“I hate the idea of Marriage. I don’t think I want to do it,” she toyed with the cigarette in between long perfectly manicured red nails as she spoke. Then as if prompted by the guilt that rested its head on her shoulders each time she smoked, she slammed the b**t in the ashtray, killing the flame. She did it in a manner as though she were killing the flame of the love that had once burned in her heart.
“I mean I can’t do it, you know? What’s in it but more troubles for one’s soul?”
“Did he hit you again?” It was the only thing I could find to ask. Maybe in some way, another fight between them would justify her opinions of Marriage.
“Ha! I wish I could call it that. It was two hot slaps on my face. I actually saw his palm print engraved on my foundation.
She still had a way to etch some humor to her plight. I admired that about her. The waiter came back to ask if we wanted more drinks, to which she promptly waved him off as she would a house fly.
“Folake says I should file for divorce. Which kine nonsense life?”
“Oh! You still speak with Folake?” I said, a silly rhetoric that I couldn’t chew back in my mouth. It was astatement of fact rather than a question. It answered itself.

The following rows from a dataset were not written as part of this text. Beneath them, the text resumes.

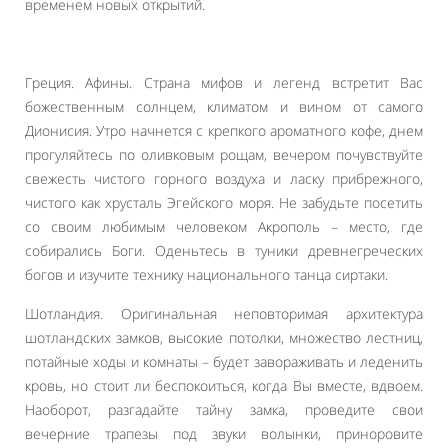
временем новых открытий.
Греция. Афины. Страна мифов и легенд встретит Вас
божественным солнцем, климатом и вином от самого
Дионисия. Утро начнется с крепкого ароматного кофе, днем
прогуляйтесь по оливковым рощам, вечером почувствуйте
свежесть чистого горного воздуха и ласку прибрежного,
чистого как хрусталь Эгейского моря. Не забудьте посетить
со своим любимым человеком Акрополь – место, где
собирались Боги. Оденьтесь в туники древнегреческих
богов и изучите технику национального танца сиртаки.
Шотландия. Оригинальная неповторимая архитектура
шотландских замков, высокие потолки, множество лестниц,
потайные ходы и комнаты – будет завораживать и леденить
кровь, но стоит ли беспокоиться, когда Вы вместе, вдвоем.
Наоборот, разгадайте тайну замка, проведите свои
вечерние трапезы под звуки волынки, приноровите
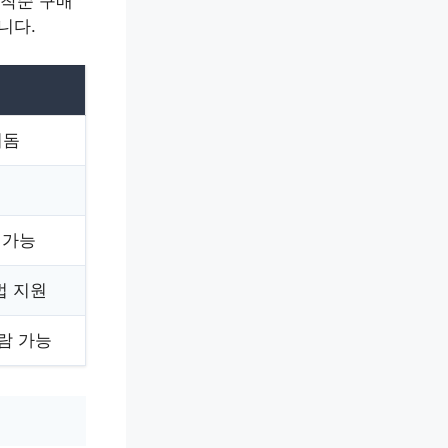
선착순 구매
니다.
이돔
 가능
법 지원
람 가능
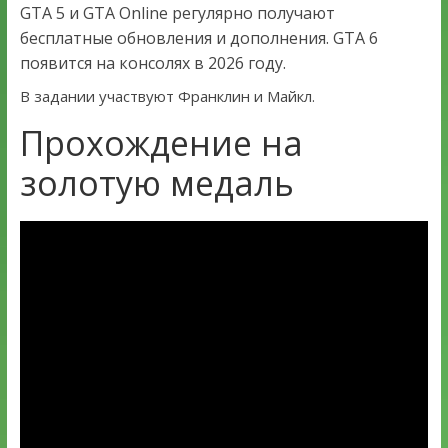
GTA 5 и GTA Online регулярно получают
бесплатные обновления и дополнения. GTA 6
появится на консолях в 2026 году.
В задании участвуют Франклин и Майкл.
Прохождение на
золотую медаль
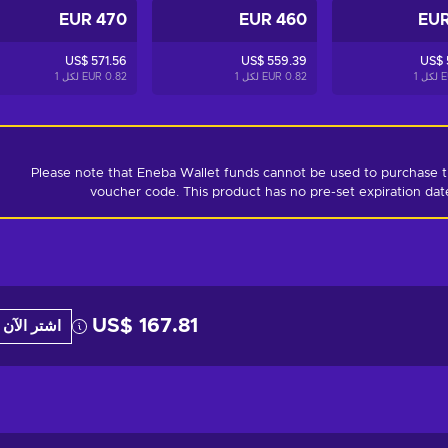
470 EUR
460 EUR
US$ 571.56
US$ 559.39
US$ 
1
0.82 EUR لكل
1
0.82 EUR لكل
1
Please note that Eneba Wallet funds cannot be used to purchase t
voucher code. This product has no pre-set expiration dat
US$ 167.81
اشتر الآن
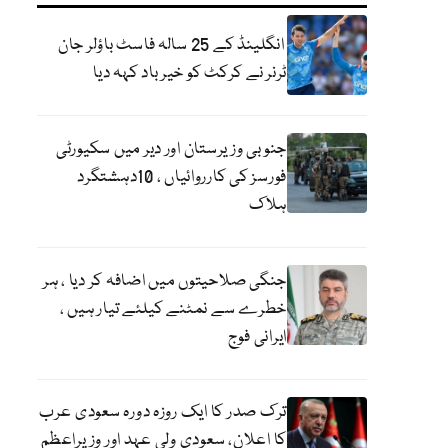
انگلینڈ کے 25 سالہ فاسٹ باؤلر جان
ٹرنر نے کرکٹ کو خیر باد کہہ دیا
جنوبی وزیرستان اور دیر میں سکیورٹی
فورسز کی کارروائیاں ، 10دہشتگرد
ہلاک
جنگی صلاحیتوں میں اضافہ کر دیا ، ہر
خطرے سے نمٹنے کیلئے تیار ہیں ،
ایرانی فوج
ترک صدر کا ایک روزہ دورہ سعودی عرب
کا اعلان، سعودی ولی عہد اور وزیراعظم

“Babe if you were in my shoes what would you do?”
I thought for a moment, taking my eyes from the ashtray to her face, briefly scanning her overdrawn eyebrows and stopping myself from judging her poor skills with Makeup.
“I don’t know hunnie. I just really believe marriage is between the couple and God. Everything else is props for the film of life.”
“I don’t get.”
“Here’s what I know. I have never seen my Dad yell at my Mom, they are always talking and chit chatting about one thing or the other and they pray together everyday. They are climbing on to 35 years now and if you ask me, they probably have all of their baggage well hidden under all of the rugs in our house.”
She looked away, her expression distant. There was a mother hen pecking at the sand with her chicks following behind, doing the same. She seemed to be looking at them but I could tell she was looking beyond them. “I don’t know if I want to get married either,” I said, reaching for her hand.